Questa è una foto del 1961, terza elementare Giosuè Carducci. Io sono il terzo da destra, tra quelli seduti. Eravamo in trentasei in classe. Una scuola di confine, tra lo splendore dei palazzi nobiliari dei corsi Re Umberto,  Vittorio Emanuele e  Matteotti e le case popolari dell’Ottocento del centro storico, quelle dei primi immigrati dal Sud e dal Veneto.

La scuola Carducci raccoglieva tutti, studenti che arrivavano al mattino accompagnati sulla berlina guidata dall’autista e bambini con le pezze rattoppate sul sedere, magri e affamati e con i geloni alle mani. Come il veneto P. che a casa aveva solo una stufa e suo papà lo portava a scuola a dicembre seduto su un sellino della bici, prima di andare in fabbrica.

Quello in ultima fila, alto come una stanga, si chiamava M. M., forse arrivava dalla Sardegna. Era il primatista dei ripetenti. Aveva rifatto due volte la prima, rifarà due volte la seconda, due volte la terza.
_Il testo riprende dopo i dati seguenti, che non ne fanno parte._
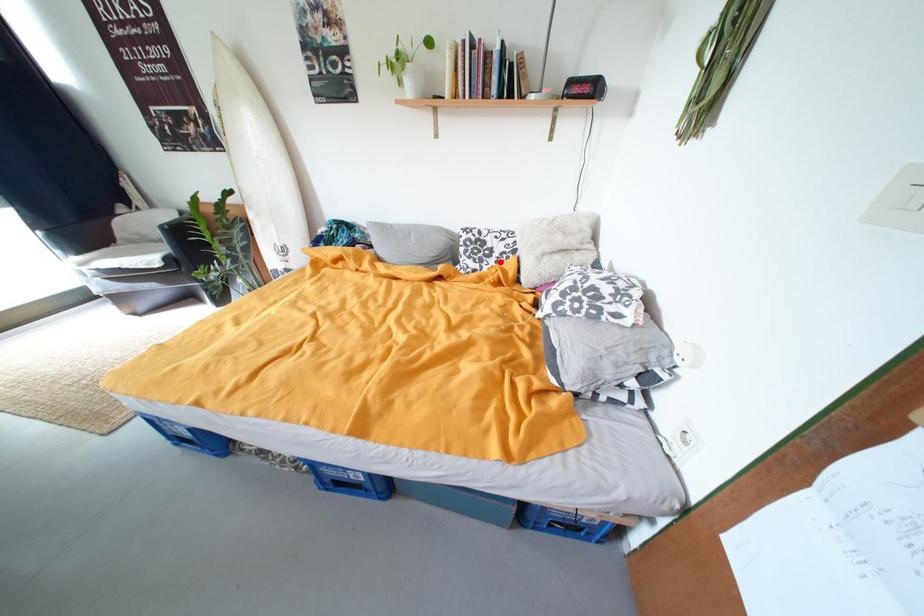
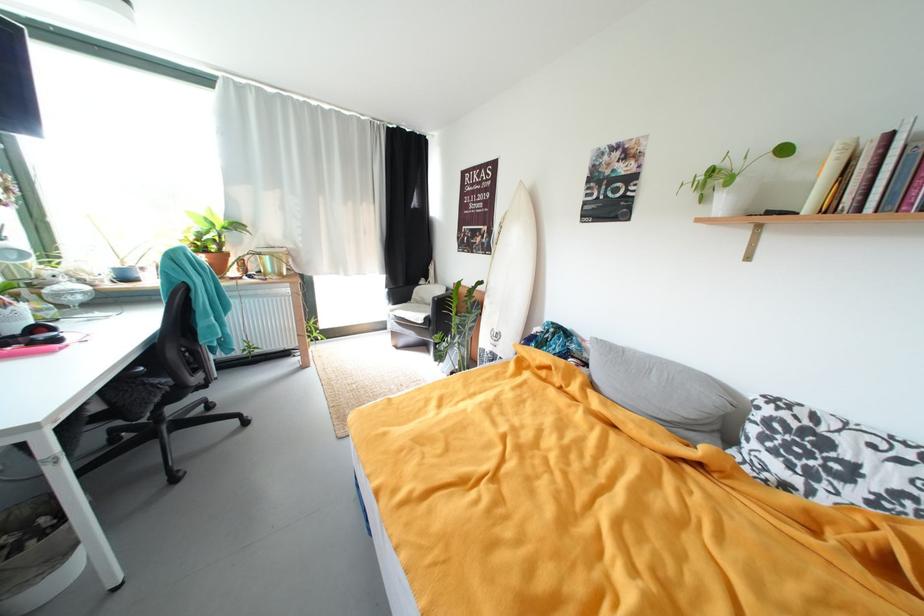
Locate, in the second image, the point that corresponds to the highlighted location in the first image.

(861, 493)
Aveva i baffi e un accenno di barba.

M.M. non parlava, non comunicava, stava muto per giorni.  Era così povero che i suoi genitori non avevano i soldi per comprargli un paio di pantaloni lunghi. Così, se ne veniva in classe anche d’inverno con delle braghette corte di tela.

Una volta d’estate ho visto M.M. alla colonia estiva del partito Comunista in Val d’Ayas. Aveva i suoi calzoncini azzurri stinti, i baffi più folti e giocava a pallacanestro con dei bambini che sembravano i nanetti di Biancaneve in confronto a lui. Ci siamo guardati, ma non ci siamo salutati.